Now, some investors might argue a buyback is different than an acquisition of another company because it changes the supply/demand fundamentals of the stock. IBM shifts the demand curve by constantly buying shares while also continually shrinking the supply of available shares by retiring them in the Treasury. This is an interesting and valid perspective, rooted in incontrovertible macroeconomic theory. By buying back shares, IBM does make its stock more scarce, which could increase the price, and in fact over the past five years, there has been a general downward trend in daily volume in IBM shares (albeit overall trading volume has also been weak in this period), which is indicative of lower supply. I believe this supply argument gets to the fundamental question of how stocks are priced: by technical mechanics or by the underlying business fundamentals. I think the answer depends on an investor's time frame.

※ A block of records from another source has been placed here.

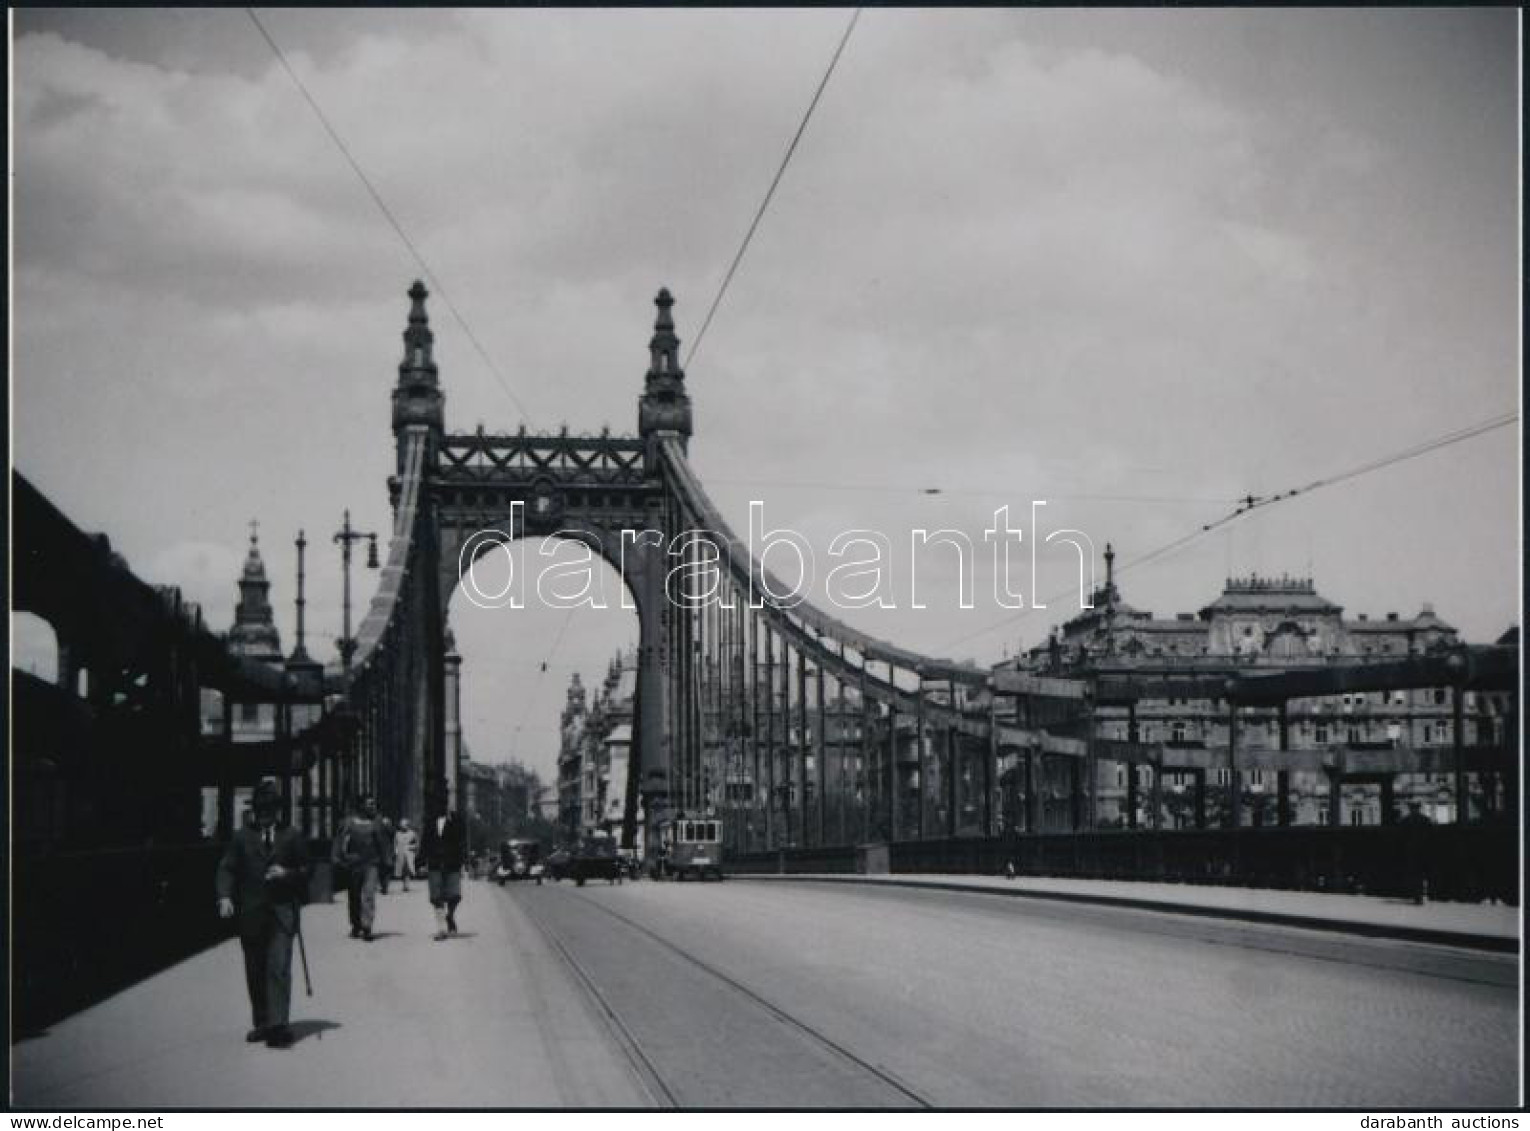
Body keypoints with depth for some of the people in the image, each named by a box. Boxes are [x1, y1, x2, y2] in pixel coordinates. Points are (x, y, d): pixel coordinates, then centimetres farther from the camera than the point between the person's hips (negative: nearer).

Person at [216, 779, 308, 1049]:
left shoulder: (291, 836, 8)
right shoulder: (242, 837, 9)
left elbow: (305, 870, 11)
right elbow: (227, 868, 3)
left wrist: (286, 873, -10)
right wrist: (225, 897, -13)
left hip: (281, 912, -2)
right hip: (251, 913, 2)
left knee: (278, 968, -13)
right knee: (255, 973, 8)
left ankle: (278, 1026, -16)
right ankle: (261, 1023, 20)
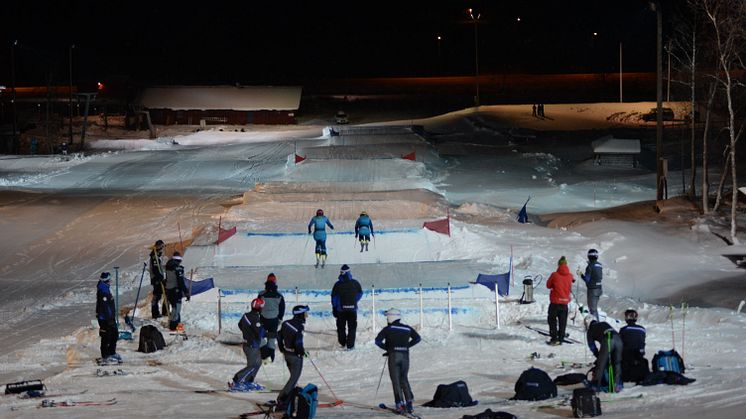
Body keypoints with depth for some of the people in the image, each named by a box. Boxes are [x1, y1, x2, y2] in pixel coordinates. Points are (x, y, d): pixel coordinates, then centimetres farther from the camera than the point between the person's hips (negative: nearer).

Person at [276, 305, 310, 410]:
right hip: (296, 356, -8)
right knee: (294, 379, 1)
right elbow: (298, 343, -27)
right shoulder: (299, 327, -23)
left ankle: (290, 396, 28)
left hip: (287, 353, 8)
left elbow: (279, 337, 9)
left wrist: (282, 349, 21)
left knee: (293, 376, 23)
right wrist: (303, 352, -9)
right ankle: (282, 401, -2)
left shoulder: (286, 323, 0)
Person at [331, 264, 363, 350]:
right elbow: (360, 294, 9)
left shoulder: (338, 284, -9)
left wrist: (334, 309, 7)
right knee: (352, 327, 9)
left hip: (341, 309, 0)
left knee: (341, 327, 17)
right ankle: (350, 345, 5)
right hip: (352, 308, 0)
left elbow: (334, 298, -3)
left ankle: (342, 343, 27)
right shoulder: (355, 283, -4)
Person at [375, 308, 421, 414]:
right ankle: (409, 402, 5)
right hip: (405, 355, 4)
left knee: (396, 380, 2)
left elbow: (377, 341, -7)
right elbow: (417, 338, 16)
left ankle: (400, 404, -6)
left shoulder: (388, 329, -3)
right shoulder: (407, 328, 10)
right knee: (404, 379, 16)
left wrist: (386, 348, 8)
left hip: (394, 355, -4)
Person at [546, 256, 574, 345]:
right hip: (565, 301, 3)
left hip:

In the immediate term, pricing is defined by the supply and demand of shares. I would suggest you look no further than Twitter's (NYSE:TWTR) IPO where the price soared thanks to the low supply of shares offered and sold. In the long run though, I believe TWTR will trade inline with its business fundamentals because when a stock is seen as overvalued, buying interest can disappear, more than making up for low supply. IBM's buyback, by cutting the supply of shares, could boost the price in the near term, but I believe a stock can stay disconnected from fundamentals for only so long as investors have no interest in buying a stock that they expect to lose money in. IBM's buyback may be a catalyst for the near-term investor, but I do not believe that cutting the supply of shares can override changing business fundamentals to impact long run returns.
Therefore, IBM has a cash flow problem with declining cash flows offsetting the company's extremely large buyback program. IBM has no growth and is in organic decline, which suggests future cash flow erosion that will drag down shares. To get a fair rate of return, IBM shares should fall by at least 6% even under an optimistic view of its business. With a more reasonable forecast of flat revenue growth, its stock has 20% of downside. Warren Buffett rarely invests in tech companies, and I believe he will grow to regret buying this one. IBM is a sell.
Disclosure: I have no positions in any stocks mentioned, and no plans to initiate any positions within the next 72 hours. I wrote this article myself, and it expresses my own opinions. I am not receiving compensation for it (other than from Seeking Alpha). I have no business relationship with any company whose stock is mentioned in this article.